Kicking Horse Pass
Continental Divide, Banff / Yoho
A pass on the Continental Divide between Banff National Park and Yoho National Park, crossed by the Trans-Canada Highway and the Canadian Pacific Railway. Designated a National Historic Site.
Hector’s crossing. Sir James Hector of the Palliser Expedition became the first European to cross the pass in August 1858. While recovering a stray horse near the junction of the Beaverfoot and Kicking Horse rivers (at Wapta Falls), Hector was kicked in the chest and knocked unconscious for hours; his men presumed him dead and dug a grave before he revived.

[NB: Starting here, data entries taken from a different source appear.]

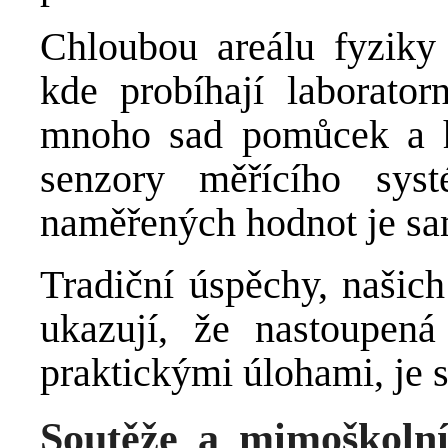
Chloubou areálu fyziky 
kde probíhají laborator
mnoho sad pomůcek a h
senzory měřícího sy
naměřených hodnot je sa
Tradiční úspěchy, našich
ukazují, že nastoupená
praktickými úlohami, je 
Soutěže a mimoškolní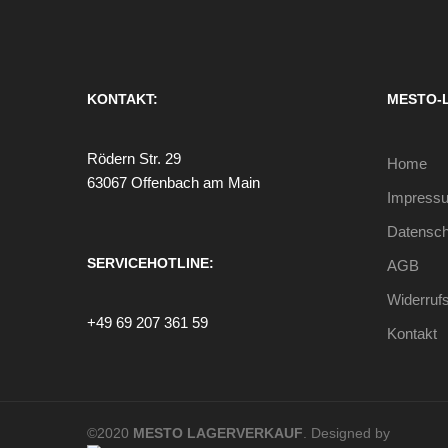
KONTAKT:
MESTO-
Rödern Str. 29
Home
63067 Offenbach am Main
Impress
Datensch
SERVICEHOTLINE:
AGB
Widerruf
+49 69 207 361 59
Kontakt
©2020
MESTO LAGERVERKAUF
. Designed by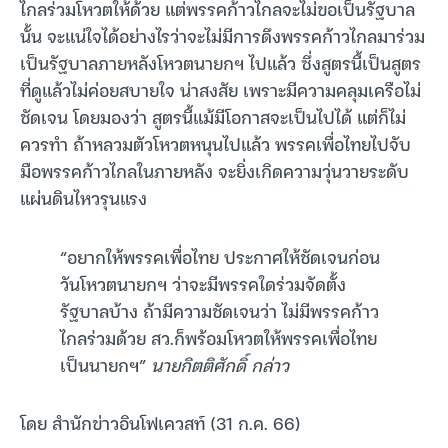
ไกลร่วมโหวตให้ด้วย แต่พรรคก้าวไกลจะไม่ขอเป็นรัฐบาล
นั้น จะแน่ใจได้อย่างไรว่าจะไม่มีการดึงพรรคก้าวไกลมาร่วม
เป็นรัฐบาลภายหลังโหวตนายกฯ ไปแล้ว ซึ่งสูตรนี้เป็นสูตร
ที่ดูแล้วไม่ค่อยสบายใจ น่าสงสัย เพราะมีความคลุมเครือไม่
ชัดเจน โดยมองว่า สูตรนี้แม้มีโอกาสจะเป็นไปได้ แต่ก็ไม่
ควรทำ ถ้าหลวมตัวโหวตหนุนไปแล้ว พรรคเพื่อไทยไปจับ
มือพรรคก้าวไกลในภายหลัง จะยิ่งเกิดความวุ่นวายระดับ
แผ่นดินไหวรุนแรง
“อยากให้พรรคเพื่อไทย ประกาศให้ชัดเจนก่อน
วันโหวตนายกฯ ว่าจะมีพรรคใดร่วมจัดตั้ง
รัฐบาลบ้าง ถ้ามีความชัดเจนว่า ไม่มีพรรคก้าว
ไกลร่วมด้วย สว.ก็พร้อมโหวตให้พรรคเพื่อไทย
เป็นนายกฯ”
นายกิตติศักดิ์ กล่าว
โดย สำนักข่าวอินโฟเควสท์ (31 ก.ค. 66)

The river and pass were named “Kicking Horse” for the incident. Hector continued up the valley and crossed the Divide; the first of his crossings that would stitch together the Bow headwaters, Vermilion, Kootenay, and Columbia systems for European science.
CPR and Spiral Tunnels. William Van Horne chose the Kicking Horse route over the Yellowhead; Major A.B. Rogers engineered the line and approved the grade. The “Big Hill” (4.5% grade) between Wapta Lake and Field was the steepest main-line grade in North America; runaways frequent, the first construction train crashed killing three workers. The Spiral Tunnels (J.E. Schwitzer, 1909) loop track inside Cathedral Mountain and Mount Ogden, reducing the grade to 2.2%. The pass remains a critical transport corridor. Hector Station and the Great Divide Lodge (former West Louise Lodge) mark the summit near Wapta Lake. Mount Stephen; with its Burgess Shale fossil beds; towers over Field at the west end. Viewpoints for the Spiral Tunnels on the Trans-Canada and Yoho Valley Road.